(Stored data entries)
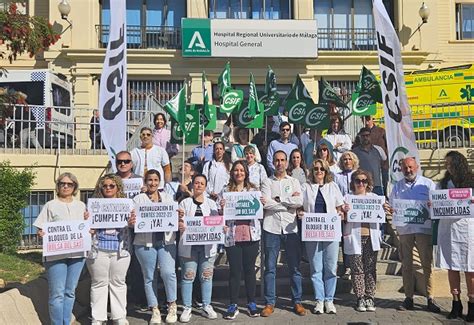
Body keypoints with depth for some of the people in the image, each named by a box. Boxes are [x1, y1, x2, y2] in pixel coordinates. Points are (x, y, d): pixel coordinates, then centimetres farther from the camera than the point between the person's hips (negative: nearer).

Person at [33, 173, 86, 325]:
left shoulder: (81, 205, 12)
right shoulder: (51, 205, 2)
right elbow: (41, 230, 1)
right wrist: (41, 234, -21)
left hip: (77, 254, 4)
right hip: (55, 254, -3)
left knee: (70, 292, 11)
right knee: (57, 294, -4)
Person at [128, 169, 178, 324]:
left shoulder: (168, 197, 14)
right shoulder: (138, 199, 8)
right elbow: (134, 219, 3)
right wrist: (131, 222, -19)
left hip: (166, 241, 1)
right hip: (145, 243, 0)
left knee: (168, 272, -12)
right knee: (149, 277, 4)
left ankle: (172, 305, 8)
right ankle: (155, 310, 16)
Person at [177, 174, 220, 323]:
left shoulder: (211, 203, 12)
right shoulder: (185, 203, 8)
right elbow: (180, 224, 1)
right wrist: (180, 225, -20)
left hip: (208, 245, 2)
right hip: (189, 244, -1)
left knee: (207, 276, 5)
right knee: (188, 276, -2)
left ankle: (206, 306, 17)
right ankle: (187, 308, 9)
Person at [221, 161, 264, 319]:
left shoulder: (253, 190, 8)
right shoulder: (226, 190, 5)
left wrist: (262, 204, -10)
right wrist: (221, 207, -16)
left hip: (251, 234, 1)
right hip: (232, 235, -1)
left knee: (250, 269, 9)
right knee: (234, 270, 4)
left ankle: (251, 303, 21)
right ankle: (233, 305, 14)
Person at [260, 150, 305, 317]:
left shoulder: (294, 182, 11)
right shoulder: (267, 182, 8)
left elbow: (299, 202, -7)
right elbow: (266, 203, -9)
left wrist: (278, 200, -7)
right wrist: (289, 202, -7)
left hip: (291, 227, 1)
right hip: (271, 228, -1)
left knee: (295, 266, 5)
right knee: (270, 267, 3)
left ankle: (297, 302, 16)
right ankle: (269, 303, 12)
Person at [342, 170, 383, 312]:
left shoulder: (374, 197, 13)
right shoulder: (348, 198, 5)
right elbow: (344, 219, 1)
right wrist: (345, 212, -20)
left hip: (371, 237, 2)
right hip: (355, 238, -2)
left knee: (371, 269, 4)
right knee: (357, 270, 0)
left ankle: (370, 298, 11)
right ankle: (360, 298, 8)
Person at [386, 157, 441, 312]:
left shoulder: (428, 183, 6)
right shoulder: (397, 186, 14)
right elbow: (391, 207, 14)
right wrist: (389, 209, -9)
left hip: (424, 228, -2)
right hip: (404, 230, 2)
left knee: (427, 264, -1)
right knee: (406, 264, 5)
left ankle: (430, 299, 7)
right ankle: (409, 298, 13)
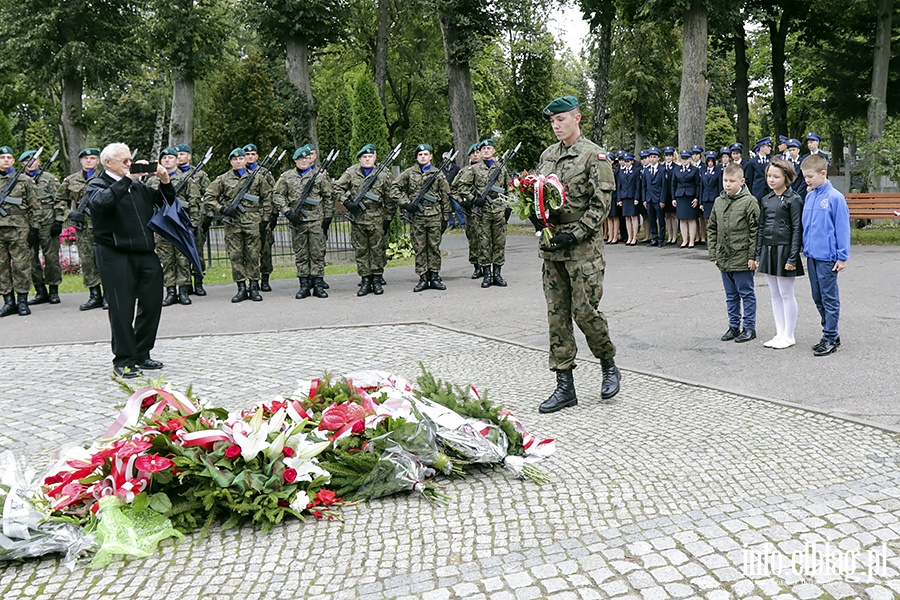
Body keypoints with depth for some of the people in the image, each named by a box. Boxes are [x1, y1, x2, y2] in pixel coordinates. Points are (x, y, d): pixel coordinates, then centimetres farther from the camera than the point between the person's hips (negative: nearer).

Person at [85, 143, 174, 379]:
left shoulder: (138, 185, 18)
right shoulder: (97, 185, 0)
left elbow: (164, 201, 19)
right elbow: (102, 202, -23)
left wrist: (165, 182, 1)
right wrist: (127, 178, -23)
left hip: (145, 253, 6)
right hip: (115, 255, -6)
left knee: (152, 304, 8)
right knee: (122, 309, -3)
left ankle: (142, 355, 22)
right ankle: (123, 361, 7)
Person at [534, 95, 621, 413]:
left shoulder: (594, 155, -5)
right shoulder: (547, 155, 14)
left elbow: (602, 203, -11)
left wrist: (573, 234, -18)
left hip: (583, 247, -6)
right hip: (551, 247, 6)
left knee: (584, 310, -5)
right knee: (557, 315, 6)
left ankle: (609, 365, 22)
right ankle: (564, 386, 12)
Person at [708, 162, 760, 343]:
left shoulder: (749, 201, -10)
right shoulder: (718, 202, 8)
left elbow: (755, 231, -11)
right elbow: (711, 229, 13)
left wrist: (752, 256, -13)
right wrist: (713, 253, 8)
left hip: (742, 258, -6)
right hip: (724, 258, 6)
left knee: (746, 294, 5)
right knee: (731, 295, 15)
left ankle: (749, 327, 15)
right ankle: (734, 326, 25)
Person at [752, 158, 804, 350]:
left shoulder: (793, 199, -9)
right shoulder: (765, 200, 10)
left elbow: (797, 229, -12)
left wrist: (793, 257, -16)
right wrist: (758, 255, 10)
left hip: (785, 250, -7)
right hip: (768, 250, 7)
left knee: (786, 294, 1)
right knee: (775, 294, 12)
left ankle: (788, 336, 10)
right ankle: (779, 334, 20)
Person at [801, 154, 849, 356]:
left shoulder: (835, 198, -12)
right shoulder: (809, 197, 8)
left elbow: (842, 228, -11)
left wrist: (842, 257, -11)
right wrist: (806, 249, 15)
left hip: (827, 257, -7)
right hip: (812, 256, 7)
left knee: (829, 298, 1)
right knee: (818, 297, 14)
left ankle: (830, 338, 9)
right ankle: (831, 333, 27)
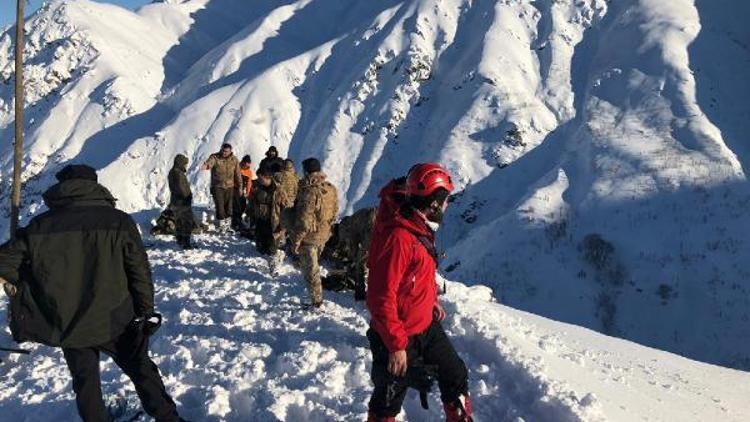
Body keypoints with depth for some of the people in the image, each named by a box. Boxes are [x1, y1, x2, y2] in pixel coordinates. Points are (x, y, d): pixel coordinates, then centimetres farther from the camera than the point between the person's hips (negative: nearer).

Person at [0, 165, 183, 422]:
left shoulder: (40, 225, -4)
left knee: (85, 382, 18)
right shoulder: (118, 221, -8)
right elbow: (139, 270, -6)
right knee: (141, 369, 15)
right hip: (114, 321, -1)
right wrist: (146, 311, 3)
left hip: (66, 325, 1)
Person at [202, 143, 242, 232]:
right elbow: (210, 162, -32)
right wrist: (206, 165, -56)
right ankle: (221, 225, 12)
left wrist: (239, 187, 7)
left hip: (229, 187, 2)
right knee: (220, 206, -4)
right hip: (217, 186, -2)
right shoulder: (215, 157, -9)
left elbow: (238, 175, 6)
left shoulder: (234, 160, -1)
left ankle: (228, 224, 27)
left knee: (228, 206, 10)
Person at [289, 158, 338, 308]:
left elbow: (304, 220, -26)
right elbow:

> _DIRECTIONS_: Copy every line of the listing above word for word, leaving out the pictures.

> _RESPONSE TO THE TASK_:
Body keypoints with depth for some of the people in the image, each named by a box. Boxes are [x1, y1, x2, y2] in pixel coordinates. Points are (x, y, d): pixel coordinates, then centimetres farther from the camera than the point between the person's hips (negative: nearer).

Person at [33, 173, 86, 325]:
left shoulder: (81, 205, 12)
right shoulder: (51, 205, 2)
right elbow: (41, 230, 1)
right wrist: (41, 234, -21)
left hip: (77, 254, 4)
right hip: (55, 254, -3)
left knee: (70, 292, 11)
right knee: (57, 294, -4)
Person at [128, 169, 178, 324]:
left shoulder: (168, 197, 14)
right shoulder: (138, 199, 8)
right elbow: (134, 219, 3)
right wrist: (131, 222, -19)
left hip: (166, 241, 1)
right hip: (145, 243, 0)
left knee: (168, 272, -12)
right knee: (149, 277, 4)
left ankle: (172, 305, 8)
right ankle: (155, 310, 16)
Person at [177, 174, 220, 323]:
left shoulder: (211, 203, 12)
right shoulder: (185, 203, 8)
right elbow: (180, 224, 1)
right wrist: (180, 225, -20)
left hip: (208, 245, 2)
right hip: (189, 244, -1)
left knee: (207, 276, 5)
right knee: (188, 276, -2)
left ankle: (206, 306, 17)
right ankle: (187, 308, 9)
Person at [221, 161, 264, 319]:
left shoulder: (253, 190, 8)
right shoulder: (226, 190, 5)
left wrist: (262, 204, -10)
right wrist: (221, 207, -16)
left hip: (251, 234, 1)
right hip: (232, 235, -1)
left knee: (250, 269, 9)
right knee: (234, 270, 4)
left ankle: (251, 303, 21)
right ankle: (233, 305, 14)
Person at [260, 150, 305, 317]:
left shoulder: (294, 182, 11)
right shoulder: (267, 182, 8)
left elbow: (299, 202, -7)
right elbow: (266, 203, -9)
left wrist: (278, 200, -7)
right wrist: (289, 202, -7)
left hip: (291, 227, 1)
right hip: (271, 228, -1)
left knee: (295, 266, 5)
right knee: (270, 267, 3)
left ankle: (297, 302, 16)
right ankle: (269, 303, 12)
Person at [342, 170, 383, 312]:
left shoulder: (374, 197, 13)
right shoulder: (348, 198, 5)
right elbow: (344, 219, 1)
right wrist: (345, 212, -20)
left hip: (371, 237, 2)
right hip: (355, 238, -2)
left knee: (371, 269, 4)
right knee: (357, 270, 0)
left ankle: (370, 298, 11)
right ankle: (360, 298, 8)
Person at [386, 157, 441, 312]:
left shoulder: (428, 183, 6)
right shoulder: (397, 186, 14)
right elbow: (391, 207, 14)
right wrist: (389, 209, -9)
left hip: (424, 228, -2)
right hip: (404, 230, 2)
left knee: (427, 264, -1)
right knee: (406, 264, 5)
left ankle: (430, 299, 7)
right ankle: (409, 298, 13)
Body keypoints with depth for some of the people in the image, each named by a box. Boxes are [x1, y1, x2, y2] in pixel coordinates. Points are (x, y, d): pixel coordinates, then centimetres farther from the camera than the point between the person's hips (negative: nearer).

Person at [85, 143, 174, 379]:
left shoulder: (138, 185, 18)
right shoulder: (97, 185, 0)
left elbow: (164, 201, 19)
right elbow: (102, 202, -23)
left wrist: (165, 182, 1)
right wrist: (127, 178, -23)
left hip: (145, 253, 6)
right hip: (115, 255, -6)
left knee: (152, 304, 8)
right knee: (122, 309, -3)
left ankle: (142, 355, 22)
right ankle: (123, 361, 7)
Person at [534, 95, 621, 413]:
left shoulder: (594, 155, -5)
right shoulder: (547, 155, 14)
left elbow: (602, 203, -11)
left wrist: (573, 234, -18)
left hip: (583, 247, -6)
right hip: (551, 247, 6)
left knee: (584, 310, -5)
right knee: (557, 315, 6)
left ankle: (609, 365, 22)
right ankle: (564, 386, 12)
Person at [708, 162, 760, 343]:
left shoulder: (749, 201, -10)
right shoulder: (718, 202, 8)
left elbow: (755, 231, -11)
right elbow: (711, 229, 13)
left wrist: (752, 256, -13)
right wrist: (713, 253, 8)
left hip: (742, 258, -6)
right hip: (724, 258, 6)
left knee: (746, 294, 5)
right knee: (731, 295, 15)
left ankle: (749, 327, 15)
right ankle: (734, 326, 25)
Person at [752, 158, 804, 350]:
left shoulder: (793, 199, -9)
right shoulder: (765, 200, 10)
left elbow: (797, 229, -12)
left wrist: (793, 257, -16)
right wrist: (758, 255, 10)
left hip: (785, 250, -7)
right hip: (768, 250, 7)
left knee: (786, 294, 1)
right knee: (775, 294, 12)
left ankle: (788, 336, 10)
right ankle: (779, 334, 20)
Person at [801, 154, 849, 356]:
left shoulder: (835, 198, -12)
right shoulder: (809, 197, 8)
left elbow: (842, 228, -11)
left wrist: (842, 257, -11)
right wrist: (806, 249, 15)
left hip: (827, 257, -7)
right hip: (812, 256, 7)
left knee: (829, 298, 1)
right knee: (818, 297, 14)
left ankle: (830, 338, 9)
right ankle: (831, 333, 27)
Body keypoints with depth for some of the people in the image, each named by a box. Boxes are [x1, y1, x2, y2] in pixel coordinates. Points are (x, y, d): pixel coordinates, then centimetres farther from the camera than the point between the person's hips (negative: nearer).

Person at [0, 165, 183, 422]:
left shoulder: (40, 225, -4)
left knee: (85, 382, 18)
right shoulder: (118, 221, -8)
right elbow: (139, 270, -6)
right knee: (141, 369, 15)
right hip: (114, 321, -1)
right wrist: (146, 311, 3)
left hip: (66, 325, 1)
Person at [202, 143, 242, 232]:
right elbow: (210, 162, -32)
right wrist: (206, 165, -56)
right ankle: (221, 225, 12)
left wrist: (239, 187, 7)
left hip: (229, 187, 2)
right knee: (220, 206, -4)
right hip: (217, 186, -2)
right shoulder: (215, 157, -9)
left elbow: (238, 175, 6)
left shoulder: (234, 160, -1)
left ankle: (228, 224, 27)
left knee: (228, 206, 10)
Person at [289, 158, 338, 308]:
left elbow: (304, 220, -26)
right elbow:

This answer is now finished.